Kunst boomt und Kunstraub ebenso. Steigende Preise und wachsendes Prestige faszinieren nicht nur seriöse Sammler, sondern locken auch Kriminelle, sagt Kunsthistoriker Oliver Class: «Die Statistik zeigt, dass die Kriminalität, die mit Kunst zu tun hat, heute im oberen Bereich der Top Ten der verschiedenen Deliktarten liegt.»
Was soll ich damit?
Oliver Class arbeitet als Kunstsachverständiger für die Allianz Suisse und kennt sich mit entwendeten Kunstwerken aus. Der Grossteil der Kunstdiebstähle finde nicht in bekannten Museen statt, sondern betreffe private Sammlungen, so Oliver Class. In die Medien kämen nur die spektakulären Fälle.
Habe der Täter ein bekanntes Werk geraubt, werde es allerdings schwierig, dieses weiterzugeben. «Sie können die Dinge in der Regel selbst über Hehler nicht losschlagen, weil der Hehler sagt: ‹Was soll ich damit?›»
Eine Mutprobe
Die Formel «Ich stehle, um Geld zu machen» funktioniert beim Kunstklauen nicht. Was treibt Kriminelle in Kunstmuseen und Ausstellungshäuser? Der sportliche Ehrgeiz, das Sicherheitssystem zu überlisten?
Es gebe eine Theorie von sogenannten Impulstaten, so Oliver Class. «Kriminelle suchen sich eine besonders schwierige Tat, die in eigenen Kreisen als prestigeträchtig gilt. Ein grosses Museum auszurauben, ist natürlich eine eher schwierige Sache und unterscheidet sich vom Einbruch im Einfamilienhaus.»

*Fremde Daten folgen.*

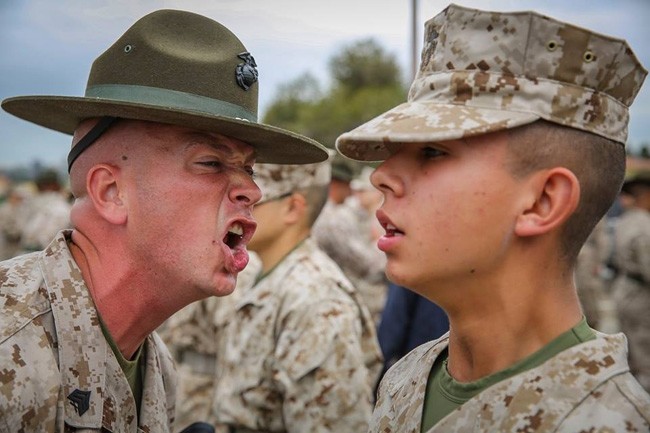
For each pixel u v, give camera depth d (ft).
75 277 4.83
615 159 3.96
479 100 3.84
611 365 3.75
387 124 3.89
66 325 4.67
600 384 3.68
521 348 3.98
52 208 20.80
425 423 4.33
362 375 8.05
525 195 3.81
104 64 5.00
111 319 4.97
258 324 8.48
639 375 20.34
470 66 3.87
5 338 4.41
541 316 3.95
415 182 3.97
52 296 4.71
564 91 3.77
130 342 5.12
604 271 25.85
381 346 10.64
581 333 3.96
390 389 4.77
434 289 4.02
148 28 4.93
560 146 3.78
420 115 3.87
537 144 3.78
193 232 4.86
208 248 4.89
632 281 20.66
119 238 4.92
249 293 8.75
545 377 3.79
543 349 3.94
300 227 8.96
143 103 4.48
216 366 11.76
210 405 11.67
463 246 3.85
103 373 4.75
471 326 4.09
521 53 3.78
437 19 4.09
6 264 4.94
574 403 3.67
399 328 10.53
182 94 4.83
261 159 6.06
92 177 4.91
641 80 4.02
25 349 4.46
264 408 8.40
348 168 21.36
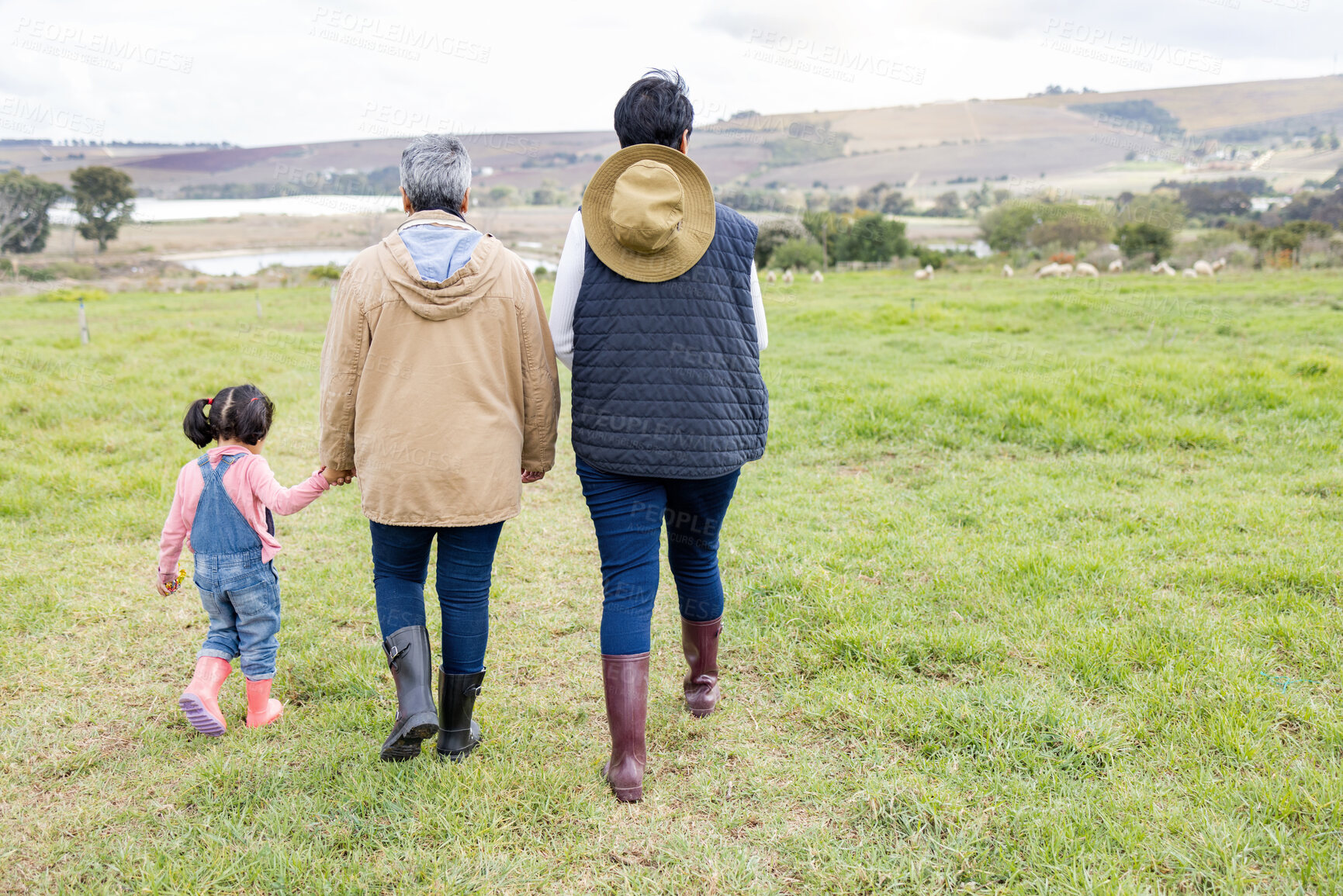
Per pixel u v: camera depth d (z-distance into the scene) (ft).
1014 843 5.89
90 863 5.85
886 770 6.82
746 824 6.33
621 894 5.55
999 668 8.45
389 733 7.54
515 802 6.48
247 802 6.57
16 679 8.70
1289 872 5.39
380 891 5.60
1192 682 7.93
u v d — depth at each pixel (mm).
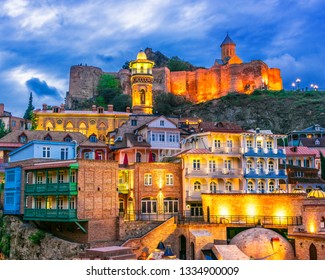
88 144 76188
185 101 181875
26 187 65500
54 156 69125
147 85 130375
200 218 68062
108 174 61500
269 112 165250
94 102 175750
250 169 76750
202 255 56062
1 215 69875
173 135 84312
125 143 84000
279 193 64188
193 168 72875
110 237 60469
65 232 61406
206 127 93375
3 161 78750
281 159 89688
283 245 55094
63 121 116938
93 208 59281
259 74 179625
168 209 69438
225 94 179250
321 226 55375
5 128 126938
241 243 56219
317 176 89938
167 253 52031
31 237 62219
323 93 178875
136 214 66812
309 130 122688
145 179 68438
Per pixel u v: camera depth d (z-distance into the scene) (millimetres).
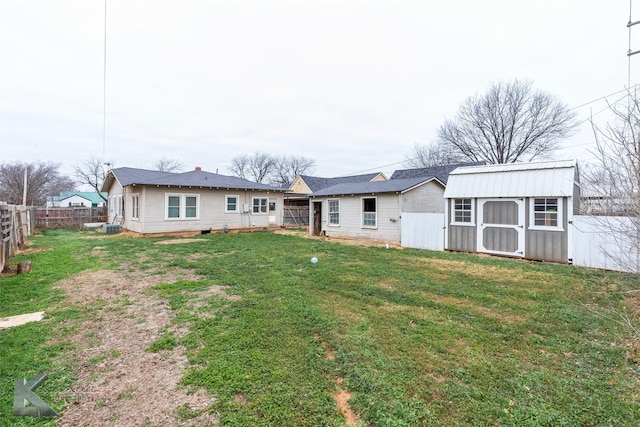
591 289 5832
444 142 30359
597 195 4773
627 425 2186
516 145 26047
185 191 16266
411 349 3342
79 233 16516
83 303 4895
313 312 4426
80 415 2289
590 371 2934
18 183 33719
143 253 9789
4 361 3029
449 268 7727
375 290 5664
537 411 2330
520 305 4875
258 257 9062
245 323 4023
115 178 18375
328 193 15492
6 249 7562
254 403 2404
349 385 2670
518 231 9414
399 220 12844
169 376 2812
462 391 2580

Kunstraub ist also auch so etwas wie eine Demonstration der kriminellen Potenz. So ähnlich sieht es auch Olivier Moeschler, Kultursoziologe an der Universität Lausanne.
«Der Dieb an sich hat in unserer Kultur durchaus ein positives Image. Dieses positive Bild gilt aber nicht für den Taschendieb, sondern für den trickreichen, intelligenten Connaisseur, der das System kennt und austrickst», sagt Moeschler.
Connaisseur und Systemsprenger
Der Kultursoziologe verweist auf den fiktiven Meisterdieb Arsène Lupin, der in Frankreich sehr populär ist. Im Kunstraub potenziert sich die heimliche Bewunderung für den schlauen Dieb. Denn Kunst diene immer auch der gesellschaftlichen Abgrenzung.
«Kunstraub ist ein Mittel, um sich an den Wohlsituierten zu rächen – und das nicht nur in materieller Weise. Kunst ist eine der letzten Domänen des Religiösen in unserer Gesellschaft. Wer Kunst besitzt, der berührt das Göttliche», so Moeschler.
Der Experte sieht noch einen anderen Grund für das grosse Interesse an realen und fiktiven Kunstraubgeschichten.
Kunst sei in den letzten Jahrzehnten immer komplizierter geworden. «Die Malerei zum Beispiel gibt sich eigene Regeln. Für viele Menschen ist zeitgenössische Kunst schlicht unverständlich. In grossen Kunstraubfällen – sei es in der Realität oder im Film – geht es nie um komplizierte Installationen, sondern um bekannte Gemälde und Skulpturen, um Kunstwerke, die man auch ausserhalb der Kunstwelt kennt und schätzt», sagt Moeschler.
Das hat für manche Filmzuschauerin und manchen Zeitungsleser etwas Beruhigendes. Es zeigt: Die alten Werte gelten noch.